On the x-axis, each of the 534 copy number segments is plotted in relative order, with height above the x-axis corresponding to the gain frequency of the segment within the sample set and height below the x-axis corresponding to the loss frequency of the segment within the sample set. a segment gain/loss frequencies are colored by statistical significance and direction of association of binomial generalized linear models using segment gain/loss status to predict basal-like subtype. Orange-colored segment gains/losses are statistically more significant in basal-like samples vs. non-basal-like samples with (dark orange) and without (light orange) multiple test corrections. Blue-colored segment gains/losses are statistically more significant in non-basal-like samples vs. basal-like samples with (dark blue) and without (light blue) multiple test corrections. b segment gain/loss frequencies are colored by statistical significance and direction of association of Cox proportional hazards models using segment gain/loss status to predict overall survival. Orange-colored segment gains/losses are associated with worse survival, with (dark orange) and without (light orange) multiple test corrections. Blue-colored segment gains/losses are associated with better survival, with (dark blue) and without (light blue) multiple test corrections.

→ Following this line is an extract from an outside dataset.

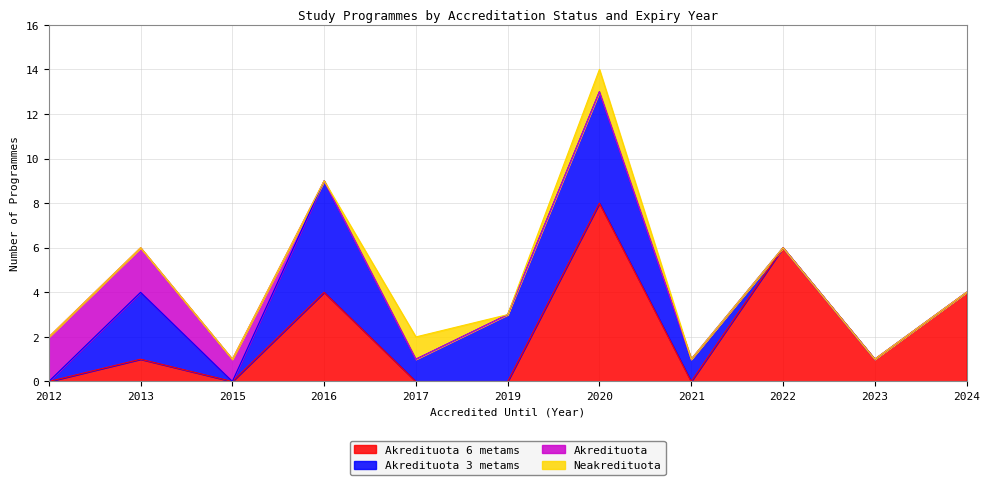

How many times do Akredituota and Akredituota 6 metams cross each other?

1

Fig. 5. Multi-platform models of overall survival in patients with stage II-III TNBC.

a Schematic overview of the workflow used to train and evaluate the Cox proportional hazards models with elastic net regularization. This workflow was used to train a model for each combination of input feature type (clinical, RNA, and DNA). Note that the clinical-only model only has one input feature (tumor stage), so this workflow was not used and instead a Cox proportional hazards model was fit to the training set without bootstrapping or regularization. b Each model by the coefficients in the final model, colored by positive (red) or negative (blue) coefficient value. c The C-index values of each model in the three individual test sets and in the combined test set.

Fig. 6. RNA-only and clinical + RNA models of overall survival in patients with stage II-III TNBC.

a–c corresponds to the RNA-only elastic net model, and d–f corresponds to the clinical + RNA elastic net model. a, d The features selected by the elastic net model and their corresponding scaled coefficient values. Features with negative values (blue) are associated with better overall survival and features with positive values (red) are associated with worse overall survival. b, e Kaplan–Meier plots of overall survival by predicted survival risk from the corresponding elastic net model. Continuous risk scores predicted for each sample were categorized into low-risk (blue), medium-risk (black), and high-risk (red) cutoffs based on the median risk score of each test set. Samples and associated risk scores from the three test sets were combined. c, f The likelihood-ratio (LR) statistic was estimated as we added the continuous elastic net risk score and/or tumor stage to a Cox proportional hazards model using the samples from the combined test set. The change in LR statistic when tumor stage, then risk score is added is shown (order 1) alongside the change in LR statistic when RNA model risk, then tumor stage is added is shown (order 2). The p-values displayed represent the statistical significance of the corresponding coefficient in the univariate/multivariate model on test set data.